_Data shown_
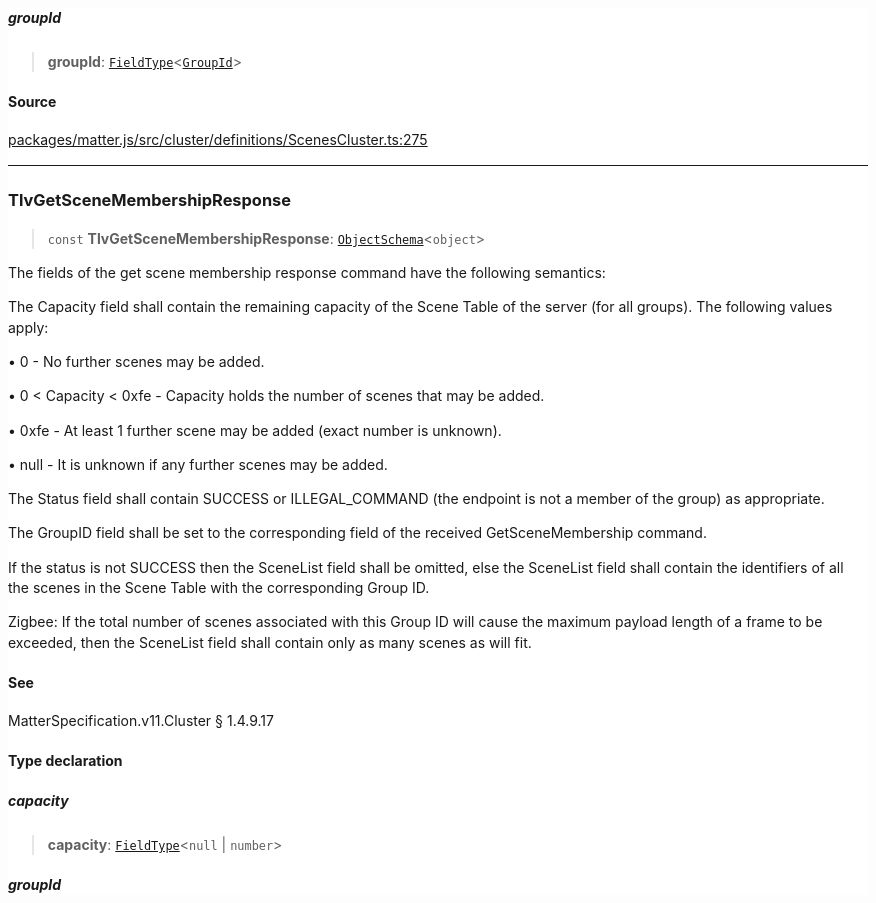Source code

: ##### groupId

> **groupId**: [`FieldType`](../../../../tlv/export/interfaces/FieldType.md)\<[`GroupId`](../../../../datatype/export/README.md#groupid)\>

#### Source

[packages/matter.js/src/cluster/definitions/ScenesCluster.ts:275](https://github.com/project-chip/matter.js/blob/7a8cbb56b87d4ccf34bec5a9a95ab40a1711324f/packages/matter.js/src/cluster/definitions/ScenesCluster.ts#L275)

***

### TlvGetSceneMembershipResponse

> `const` **TlvGetSceneMembershipResponse**: [`ObjectSchema`](../../../../tlv/export/classes/ObjectSchema.md)\<`object`\>

The fields of the get scene membership response command have the following semantics:

The Capacity field shall contain the remaining capacity of the Scene Table of the server (for all groups). The
following values apply:

  • 0 - No further scenes may be added.

  • 0 < Capacity < 0xfe - Capacity holds the number of scenes that may be added.

  • 0xfe - At least 1 further scene may be added (exact number is unknown).

  • null - It is unknown if any further scenes may be added.

The Status field shall contain SUCCESS or ILLEGAL_COMMAND (the endpoint is not a member of the group) as
appropriate.

The GroupID field shall be set to the corresponding field of the received GetSceneMembership command.

If the status is not SUCCESS then the SceneList field shall be omitted, else the SceneList field shall contain
the identifiers of all the scenes in the Scene Table with the corresponding Group ID.

Zigbee: If the total number of scenes associated with this Group ID will cause the maximum payload length of a
frame to be exceeded, then the SceneList field shall contain only as many scenes as will fit.

#### See

MatterSpecification.v11.Cluster § 1.4.9.17

#### Type declaration

##### capacity

> **capacity**: [`FieldType`](../../../../tlv/export/interfaces/FieldType.md)\<`null` \| `number`\>

##### groupId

_Your assignment_
Convert the material above into a JSON list of strings, one string per line, skipping blank lines and leaving out the pictures.

_Answer space_
[
  "Source code",
  ": ##### groupId",
  "> **groupId**: [`FieldType`](../../../../tlv/export/interfaces/FieldType.md)\\<[`GroupId`](../../../../datatype/export/README.md#groupid)\\>",
  "#### Source",
  "[packages/matter.js/src/cluster/definitions/ScenesCluster.ts:275](https://github.com/project-chip/matter.js/blob/7a8cbb56b87d4ccf34bec5a9a95ab40a1711324f/packages/matter.js/src/cluster/definitions/ScenesCluster.ts#L275)",
  "***",
  "### TlvGetSceneMembershipResponse",
  "> `const` **TlvGetSceneMembershipResponse**: [`ObjectSchema`](../../../../tlv/export/classes/ObjectSchema.md)\\<`object`\\>",
  "The fields of the get scene membership response command have the following semantics:",
  "The Capacity field shall contain the remaining capacity of the Scene Table of the server (for all groups). The",
  "following values apply:",
  "  • 0 - No further scenes may be added.",
  "  • 0 < Capacity < 0xfe - Capacity holds the number of scenes that may be added.",
  "  • 0xfe - At least 1 further scene may be added (exact number is unknown).",
  "  • null - It is unknown if any further scenes may be added.",
  "The Status field shall contain SUCCESS or ILLEGAL_COMMAND (the endpoint is not a member of the group) as",
  "appropriate.",
  "The GroupID field shall be set to the corresponding field of the received GetSceneMembership command.",
  "If the status is not SUCCESS then the SceneList field shall be omitted, else the SceneList field shall contain",
  "the identifiers of all the scenes in the Scene Table with the corresponding Group ID.",
  "Zigbee: If the total number of scenes associated with this Group ID will cause the maximum payload length of a",
  "frame to be exceeded, then the SceneList field shall contain only as many scenes as will fit.",
  "#### See",
  "MatterSpecification.v11.Cluster § 1.4.9.17",
  "#### Type declaration",
  "##### capacity",
  "> **capacity**: [`FieldType`](../../../../tlv/export/interfaces/FieldType.md)\\<`null` \\| `number`\\>",
  "##### groupId"
]